---------- Passage provided
What these completely ignore is the data per-second a node must process.
You can read my entire article about Moore’s Law if you want, but I’ll excerpt the important part below. Over in Oz they try and argue “you don’t need to run a node, only miners should decide what code is run”. It’s borderline absurd, but I won’t have to worry about that here because Proof of Stake completely removes miners and puts everything on the nodes. (They always were, but now there aren’t miners to divert the argument.)
- Moore’s Law is a measure of integrated circuit growth rates, which averages to 60% annually. It’s not a measure of the average available bandwidth (which is more important).
- Bandwidth growth rates are slower. Check out Nielsen’s Law. Starting with a 1:1 ratio (no bottleneck between hardware and bandwidth), at 50% growth annually, 10 years of compound growth result’s in a ~1:2 ratio. This means bandwidth scales twice as slow in 10 years, 4 times slower in 20 years, 8 times in 40 years, and so on… (It actually compounds much worse than this, but I’m keeping it simple and it still looks really bad.)
- Network latency scales slower than bandwidth. This means that as the average bandwidth speeds increase among nodes on the network, block & data propagation speeds do not scale at the same rate.
- Larger blocks demand better data propagation (latency) to counter node centralization.
--------------------
---------- Recorded data
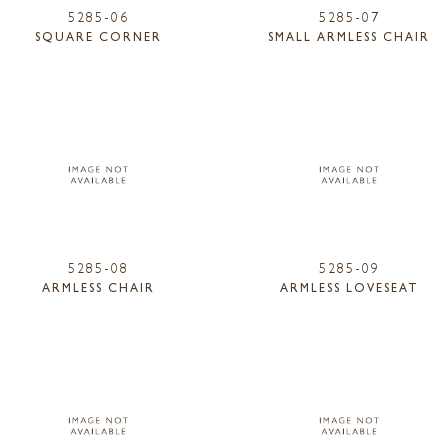
5285-06
5285-07
SQUARE CORNER
SMALL ARMLESS CHAIR
5285-08
5285-09
ARMLESS CHAIR
ARMLESS LOVESEAT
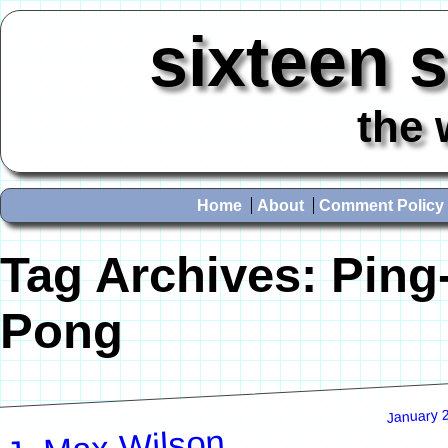
sixteen 
the 
Home
About
Comment Policy
Tag Archives:
Ping
Pong
January 
J. Max Wilson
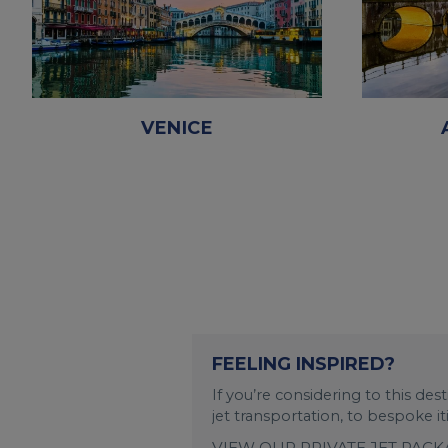
VENICE
FEELING INSPIRED?
If you’re considering to this de
jet transportation, to bespoke i
VIEW OUR PRIVATE JET PAC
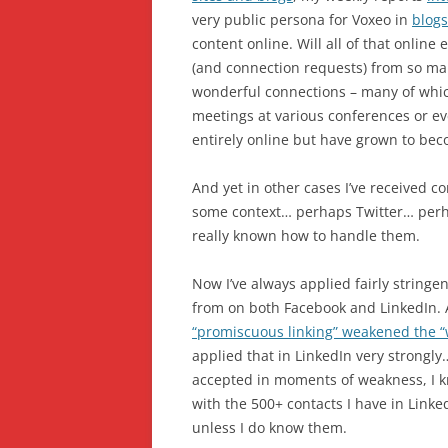
very public persona for Voxeo in
blogs
content online. Will all of that onli
(and connection requests) from so man
wonderful connections – many of which
meetings at various conferences or e
entirely online but have grown to bec
And yet in other cases I’ve received 
some context… perhaps Twitter… perh
really known how to handle them.
Now I’ve always applied fairly stringe
from on both Facebook and LinkedIn.
“promiscuous linking” weakened the “we
applied that in LinkedIn very strongly
accepted in moments of weakness, I k
with the 500+ contacts I have in Linke
unless I do know them.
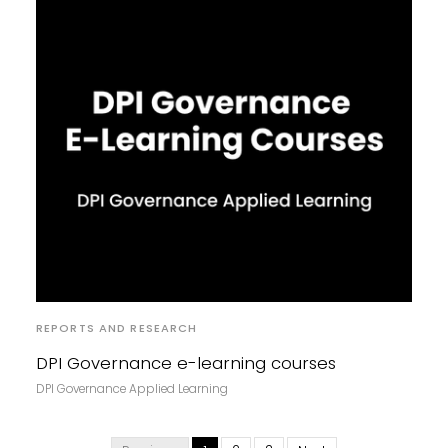
REPORTS AND RESEARCH
DPI Governance e-learning courses
DPI Governance Applied Learning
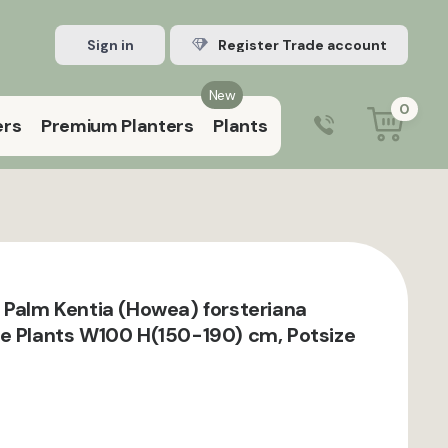
Sign in
Register Trade account
New
0
ers
Premium Planters
Plants
0203 929 3445
9:00 am – 5:00 pm (Mon–Fri)
 Palm Kentia (Howea) forsteriana
e Plants W100 H(150-190) cm, Potsize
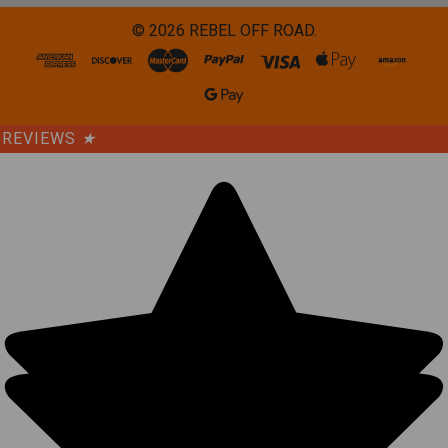
©
2026
REBEL OFF ROAD.
REVIEWS
★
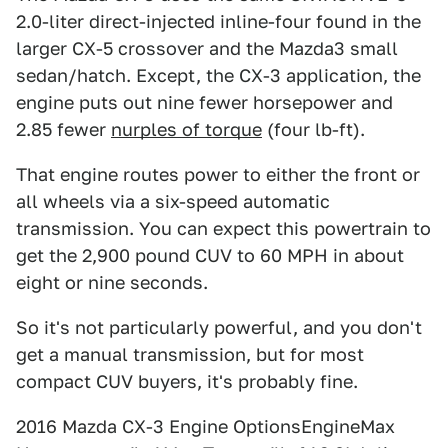
2.0-liter direct-injected inline-four found in the
larger CX-5 crossover and the Mazda3 small
sedan/hatch. Except, the CX-3 application, the
engine puts out nine fewer horsepower and
2.85 fewer
nurples of torque
(four lb-ft).
That engine routes power to either the front or
all wheels via a six-speed automatic
transmission. You can expect this powertrain to
get the 2,900 pound CUV to 60 MPH in about
eight or nine seconds.
So it's not particularly powerful, and you don't
get a manual transmission, but for most
compact CUV buyers, it's probably fine.
2016 Mazda CX-3 Engine OptionsEngineMax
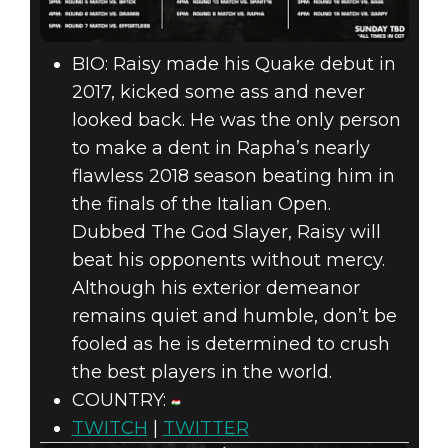
BIO: Raisy made his Quake debut in
2017, kicked some ass and never
looked back. He was the only person
to make a dent in Rapha’s nearly
flawless 2018 season beating him in
the finals of the Italian Open.
Dubbed The God Slayer, Raisy will
beat his opponents without mercy.
Although his exterior demeanor
remains quiet and humble, don’t be
fooled as he is determined to crush
the best players in the world.
COUNTRY:
TWITCH
|
TWITTER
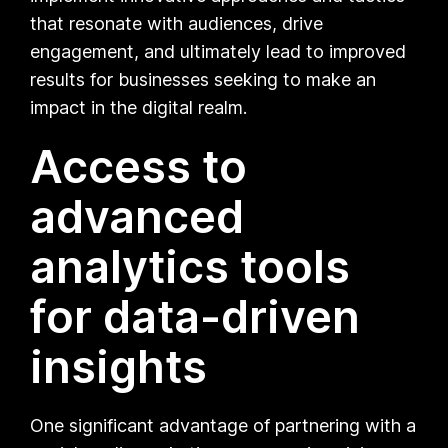
that resonate with audiences, drive
engagement, and ultimately lead to improved
results for businesses seeking to make an
impact in the digital realm.
Access to
advanced
analytics tools
for data-driven
insights
One significant advantage of partnering with a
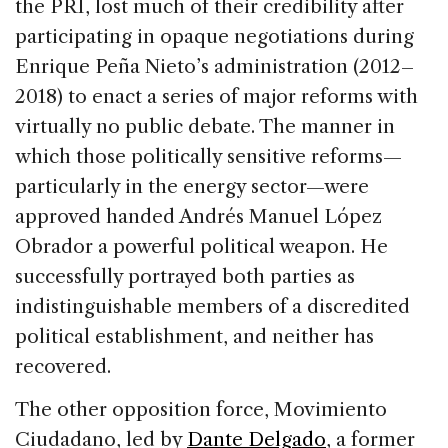
the PRI, lost much of their credibility after
participating in opaque negotiations during
Enrique Peña Nieto’s administration (2012–
2018) to enact a series of major reforms with
virtually no public debate. The manner in
which those politically sensitive reforms—
particularly in the energy sector—were
approved handed Andrés Manuel López
Obrador a powerful political weapon. He
successfully portrayed both parties as
indistinguishable members of a discredited
political establishment, and neither has
recovered.
The other opposition force, Movimiento
Ciudadano, led by
Dante Delgado
, a former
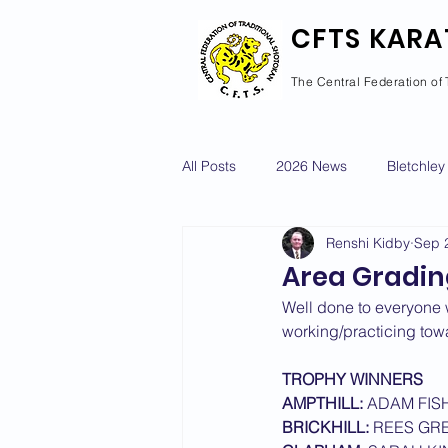
CFTS KARA
The Central Federation of 
All Posts
2026 News
Bletchley
Renshi Kidby
Sep 
Courses Calendar
Dan Grad
Area Gradin
Well done to everyone 
Newport Pagnell
Newton Long
working/practicing towar
TROPHY WINNERS
AMPTHILL:
 ADAM FIS
2022 News
2021 News
BRICKHILL:
 REES GR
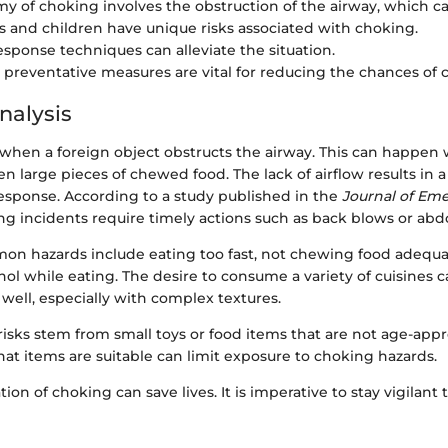
y of choking involves the obstruction of the airway, which ca
s and children have unique risks associated with choking.
response techniques can alleviate the situation.
preventative measures are vital for reducing the chances of 
nalysis
when a foreign object obstructs the airway. This can happen 
ven large pieces of chewed food. The lack of airflow results in 
esponse. According to a study published in the
Journal of Em
ng incidents require timely actions such as back blows or abd
mon hazards include eating too fast, not chewing food adequat
l while eating. The desire to consume a variety of cuisines c
 well, especially with complex textures.
 risks stem from small toys or food items that are not age-appr
at items are suitable can limit exposure to choking hazards.
tion of choking can save lives. It is imperative to stay vigilant 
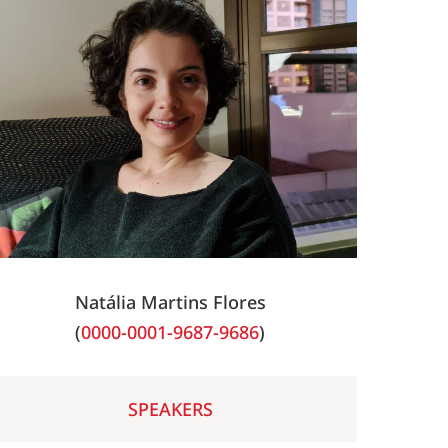
Natália Martins Flores
(
0000-0001-9687-9686
)
SPEAKERS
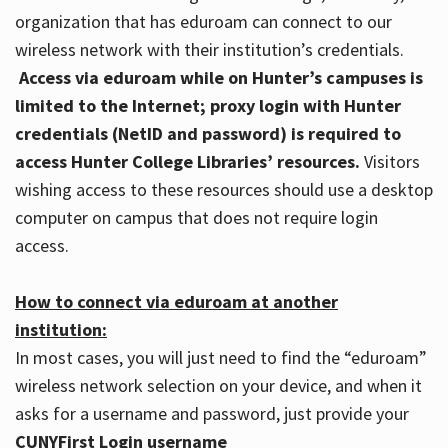
organization that has eduroam can connect to our
wireless network with their institution’s credentials.
Access via eduroam while on Hunter’s campuses is
limited to the Internet; proxy login with Hunter
credentials (NetID and password) is required to
access Hunter College Libraries’ resources.
Visitors
wishing access to these resources should use a desktop
computer on campus that does not require login
access.
How to connect via eduroam at another
institution:
In most cases, you will just need to find the “eduroam”
wireless network selection on your device, and when it
asks for a username and password, just provide your
CUNYFirst Login username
--------------------
§ Parts of the exercise:
1/ Retype the passage on Moore's Law and node bandwidth in full, reproducing every word and mark without alteration.
2/ Echo, unchanged, the stretch of the records from the line containing "very public persona for Voxeo in" through the line containing "really known how to handle them.", with both of those lines included. Give only those lines.

§ Answers by item:
1/
What these completely ignore is the data per-second a node must process.
You can read my entire article about Moore’s Law if you want, but I’ll excerpt the important part below. Over in Oz they try and argue “you don’t need to run a node, only miners should decide what code is run”. It’s borderline absurd, but I won’t have to worry about that here because Proof of Stake completely removes miners and puts everything on the nodes. (They always were, but now there aren’t miners to divert the argument.)
- Moore’s Law is a measure of integrated circuit growth rates, which averages to 60% annually. It’s not a measure of the average available bandwidth (which is more important).
- Bandwidth growth rates are slower. Check out Nielsen’s Law. Starting with a 1:1 ratio (no bottleneck between hardware and bandwidth), at 50% growth annually, 10 years of compound growth result’s in a ~1:2 ratio. This means bandwidth scales twice as slow in 10 years, 4 times slower in 20 years, 8 times in 40 years, and so on… (It actually compounds much worse than this, but I’m keeping it simple and it still looks really bad.)
- Network latency scales slower than bandwidth. This means that as the average bandwidth speeds increase among nodes on the network, block & data propagation speeds do not scale at the same rate.
- Larger blocks demand better data propagation (latency) to counter node centralization.

2/
very public persona for Voxeo in
blogs
content online. Will all of that onli
(and connection requests) from so man
wonderful connections – many of which
meetings at various conferences or e
entirely online but have grown to bec
And yet in other cases I’ve received 
some context… perhaps Twitter… perh
really known how to handle them.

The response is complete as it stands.